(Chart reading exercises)
::::
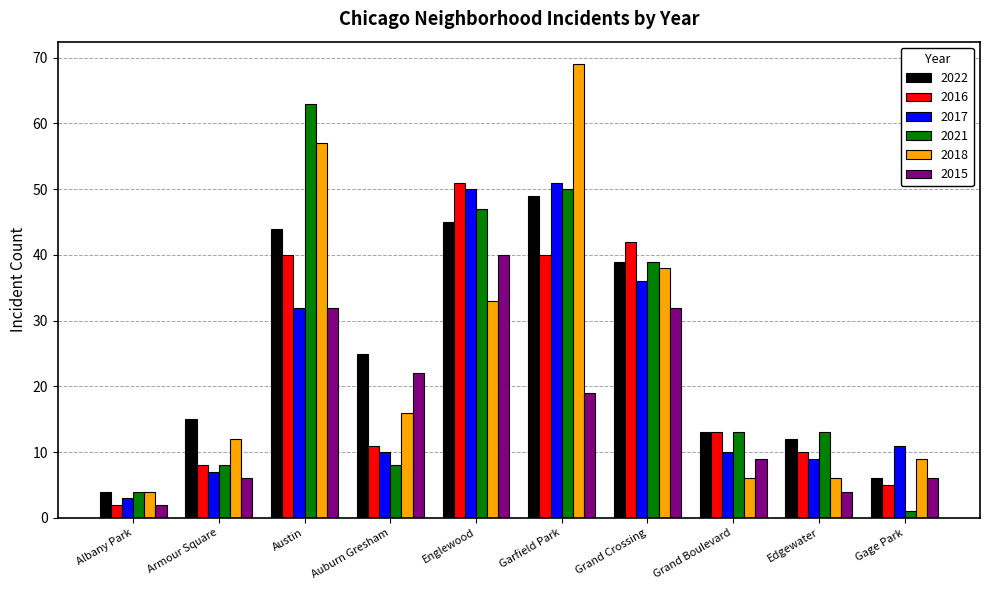

What is the sum of all 2021 values?

246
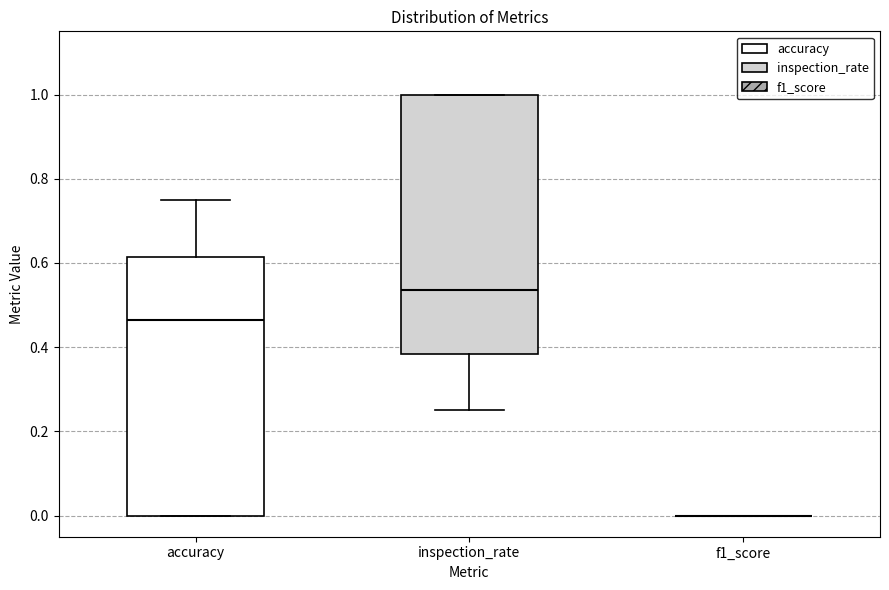

Reading left to right, transcribe this box plot: for each box, give where its median line is, the range the box spans, and where its two whiskers end, as read against the y-axis. The values are not printed on the chart, so give them approximately, as read against the axis.

accuracy: median 0.46, box 0.00 to 0.62, whiskers 0.00 to 0.76
inspection_rate: median 0.54, box 0.38 to 1.00, whiskers 0.26 to 1.00
f1_score: box collapsed to a line at 0.00, whiskers 0.00 to 0.00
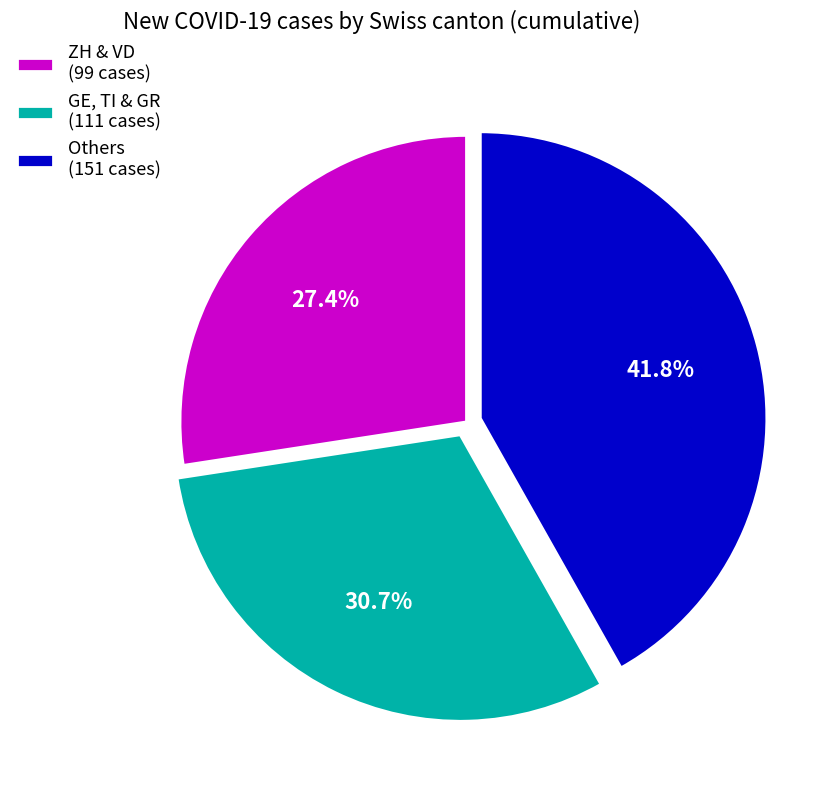

Which slice is the smallest?

ZH & VD (99 cases)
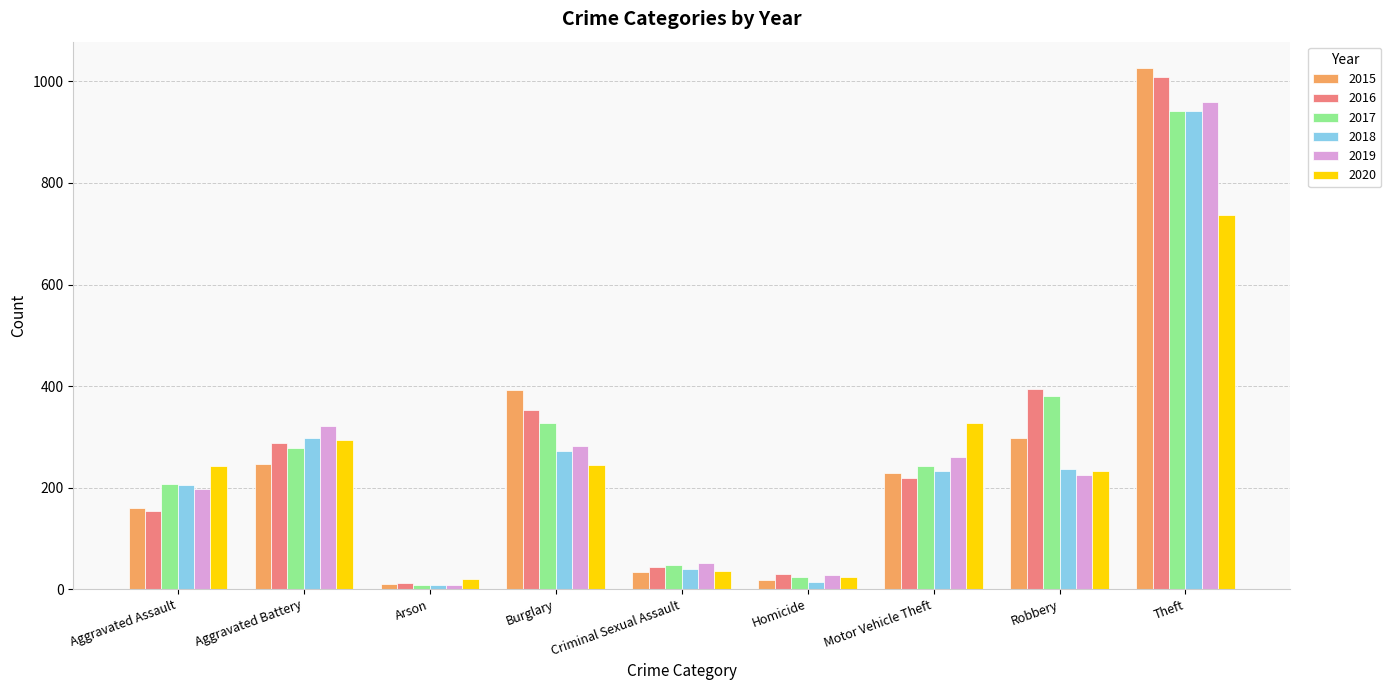

Which series has the widest spread of values?

2015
::::
WORK TO BE COMPLETED: Give back every line of the material above word for word, leaving out the pictures.

ANSWER:
What is the sum of all 2021 values?

246

Reading left to right, transcribe this box plot: for each box, give where its median line is, the range the box spans, and where its two whiskers end, as read against the y-axis. The values are not printed on the chart, so give them approximately, as read against the axis.

accuracy: median 0.46, box 0.00 to 0.62, whiskers 0.00 to 0.76
inspection_rate: median 0.54, box 0.38 to 1.00, whiskers 0.26 to 1.00
f1_score: box collapsed to a line at 0.00, whiskers 0.00 to 0.00

Which slice is the smallest?

ZH & VD (99 cases)

Which series has the widest spread of values?

2015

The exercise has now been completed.